Comparison of Standard-of-Care Idecabtagene Vicleucel and Ciltacabtagene Autoleucel in Relapsed/Refractory Multiple Myeloma

PURPOSE Idecabtagene vicleucel (ide-cel) and ciltacabtagene autoleucel (cilta-cel), two B-cell maturation antigen–directed chimeric antigen receptor (CAR) T-cell therapies have demonstrated remarkable efficacy in relapsed/refractory multiple myeloma (RRMM). We compare safety, efficacy, and survival among patients with RRMM treated with standard-of-care (SOC) ide-cel or cilta-cel. METHODS Data were from a retrospective chart review of patients with RRMM leukapheresed by December 31, 2022, with the intent to receive SOC ide-cel or cilta-cel at 19 institutions. An inverse probability of treatment weighting (IPTW) approach was used to compare outcomes by therapy type. RESULTS A total of 641 patients were leukapheresed by December 31, 2022, with ide-cel (n = 386) and cilta-cel (n = 255). Five hundred eighty-six patients were infused (n = 350 for ide-cel; n = 236 for cilta-cel) with a median follow-up of 12.6 and 13.0 months for ide-cel and cilta-cel, respectively. After IPTW, patient characteristics were well balanced. Cilta-cel was associated with higher likelihood of grade ≥3 cytokine release syndrome (CRS; odds ratio [OR], 6.80 [95% CI, 2.28 to 20.33]), infections (OR, 2.03 [95% CI, 1.41 to 2.92]), second primary malignancies (OR, 1.77 [95% CI, 0.89 to 3.56]), and delayed neurotoxicity (OR, 20.07 [95% CI, 4.46 to 90.20]).
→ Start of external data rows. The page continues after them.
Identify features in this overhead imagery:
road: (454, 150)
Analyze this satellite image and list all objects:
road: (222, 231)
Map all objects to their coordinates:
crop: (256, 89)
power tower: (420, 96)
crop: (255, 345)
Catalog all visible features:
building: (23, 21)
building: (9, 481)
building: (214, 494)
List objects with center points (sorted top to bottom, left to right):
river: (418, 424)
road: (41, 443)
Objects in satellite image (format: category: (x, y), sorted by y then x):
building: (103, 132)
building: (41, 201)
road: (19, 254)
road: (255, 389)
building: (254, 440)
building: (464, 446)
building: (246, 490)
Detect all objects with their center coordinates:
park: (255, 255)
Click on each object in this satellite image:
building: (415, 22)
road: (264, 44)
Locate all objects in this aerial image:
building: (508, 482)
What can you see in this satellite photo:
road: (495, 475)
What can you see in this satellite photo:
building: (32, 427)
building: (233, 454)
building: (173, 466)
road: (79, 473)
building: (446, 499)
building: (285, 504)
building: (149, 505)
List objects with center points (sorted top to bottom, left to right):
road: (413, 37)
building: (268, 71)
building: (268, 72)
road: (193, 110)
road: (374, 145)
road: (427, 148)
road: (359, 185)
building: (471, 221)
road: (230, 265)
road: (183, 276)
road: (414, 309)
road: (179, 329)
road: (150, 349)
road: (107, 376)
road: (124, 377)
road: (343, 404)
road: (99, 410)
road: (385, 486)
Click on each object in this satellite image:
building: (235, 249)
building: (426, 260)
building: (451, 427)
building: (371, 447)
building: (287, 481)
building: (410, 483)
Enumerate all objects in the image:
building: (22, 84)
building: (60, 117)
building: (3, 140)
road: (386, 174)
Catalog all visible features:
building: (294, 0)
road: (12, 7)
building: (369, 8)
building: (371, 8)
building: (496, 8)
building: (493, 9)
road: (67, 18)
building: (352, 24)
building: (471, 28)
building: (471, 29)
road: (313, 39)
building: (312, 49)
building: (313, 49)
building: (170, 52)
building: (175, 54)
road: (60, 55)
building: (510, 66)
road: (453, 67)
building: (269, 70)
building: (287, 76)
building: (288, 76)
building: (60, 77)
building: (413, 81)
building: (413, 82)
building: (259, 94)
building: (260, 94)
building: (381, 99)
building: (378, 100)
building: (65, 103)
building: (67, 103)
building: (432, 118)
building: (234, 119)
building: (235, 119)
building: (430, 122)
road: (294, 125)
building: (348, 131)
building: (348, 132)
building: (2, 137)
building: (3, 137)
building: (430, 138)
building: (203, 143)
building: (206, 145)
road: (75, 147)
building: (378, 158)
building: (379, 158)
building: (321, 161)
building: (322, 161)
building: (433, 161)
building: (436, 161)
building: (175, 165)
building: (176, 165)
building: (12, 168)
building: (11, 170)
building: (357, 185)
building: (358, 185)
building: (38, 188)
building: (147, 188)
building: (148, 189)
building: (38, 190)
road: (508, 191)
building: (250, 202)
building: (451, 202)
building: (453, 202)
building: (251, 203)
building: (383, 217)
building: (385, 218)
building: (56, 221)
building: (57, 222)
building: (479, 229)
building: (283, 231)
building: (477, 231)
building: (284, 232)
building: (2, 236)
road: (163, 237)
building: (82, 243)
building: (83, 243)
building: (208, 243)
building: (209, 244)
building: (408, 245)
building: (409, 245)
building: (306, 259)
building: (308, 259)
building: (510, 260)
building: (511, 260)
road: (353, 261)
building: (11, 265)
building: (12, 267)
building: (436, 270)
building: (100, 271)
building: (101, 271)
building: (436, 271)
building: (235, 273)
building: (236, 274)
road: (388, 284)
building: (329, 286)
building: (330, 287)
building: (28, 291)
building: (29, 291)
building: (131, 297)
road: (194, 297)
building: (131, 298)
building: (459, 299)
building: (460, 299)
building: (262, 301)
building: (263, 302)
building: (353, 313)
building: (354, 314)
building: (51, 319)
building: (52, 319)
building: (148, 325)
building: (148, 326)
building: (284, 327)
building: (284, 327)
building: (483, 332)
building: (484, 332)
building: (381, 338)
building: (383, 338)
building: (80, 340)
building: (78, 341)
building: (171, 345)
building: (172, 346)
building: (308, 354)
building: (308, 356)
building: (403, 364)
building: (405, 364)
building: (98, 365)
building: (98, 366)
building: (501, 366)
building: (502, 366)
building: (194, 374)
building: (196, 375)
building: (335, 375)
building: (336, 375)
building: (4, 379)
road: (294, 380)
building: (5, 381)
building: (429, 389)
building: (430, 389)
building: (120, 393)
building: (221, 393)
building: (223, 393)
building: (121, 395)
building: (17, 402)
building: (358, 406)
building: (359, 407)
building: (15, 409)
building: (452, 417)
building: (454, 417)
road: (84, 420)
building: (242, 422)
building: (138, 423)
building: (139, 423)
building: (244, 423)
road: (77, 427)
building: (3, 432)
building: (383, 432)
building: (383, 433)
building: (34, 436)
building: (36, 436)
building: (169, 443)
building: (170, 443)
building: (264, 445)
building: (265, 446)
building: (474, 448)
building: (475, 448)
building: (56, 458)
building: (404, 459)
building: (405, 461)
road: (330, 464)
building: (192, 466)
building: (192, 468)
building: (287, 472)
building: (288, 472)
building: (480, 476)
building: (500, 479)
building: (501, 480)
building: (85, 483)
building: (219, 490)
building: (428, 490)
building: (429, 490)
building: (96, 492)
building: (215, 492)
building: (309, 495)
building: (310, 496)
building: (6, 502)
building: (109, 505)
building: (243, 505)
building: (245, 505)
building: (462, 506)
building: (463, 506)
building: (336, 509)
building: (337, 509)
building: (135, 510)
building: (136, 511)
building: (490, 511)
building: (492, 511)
Cilta-cel was also associated with better treatment responses (≥complete response: OR, 2.42 [95% CI, 1.63 to 3.60]), longer progression-free survival (hazard ratio [HR], 0.48 [95% CI, 0.36 to 0.63]), and longer overall survival (HR, 0.67 [95% CI, 0.46 to 0.97]). No associations were observed between therapy type and immune effector cell–associated neurotoxicity syndrome, any CRS, severe cytopenia at days 30 and 90, or nonrelapse mortality. We observed consistent findings when repeating the analyses restricting the ide-cel cohort to patients infused during the same time period as Food and Drug Administration approval for cilta-cel (≥March 2022). CONCLUSION Cilta-cel demonstrated superior efficacy and survival, with higher incidence of certain toxicities, compared with ide-cel.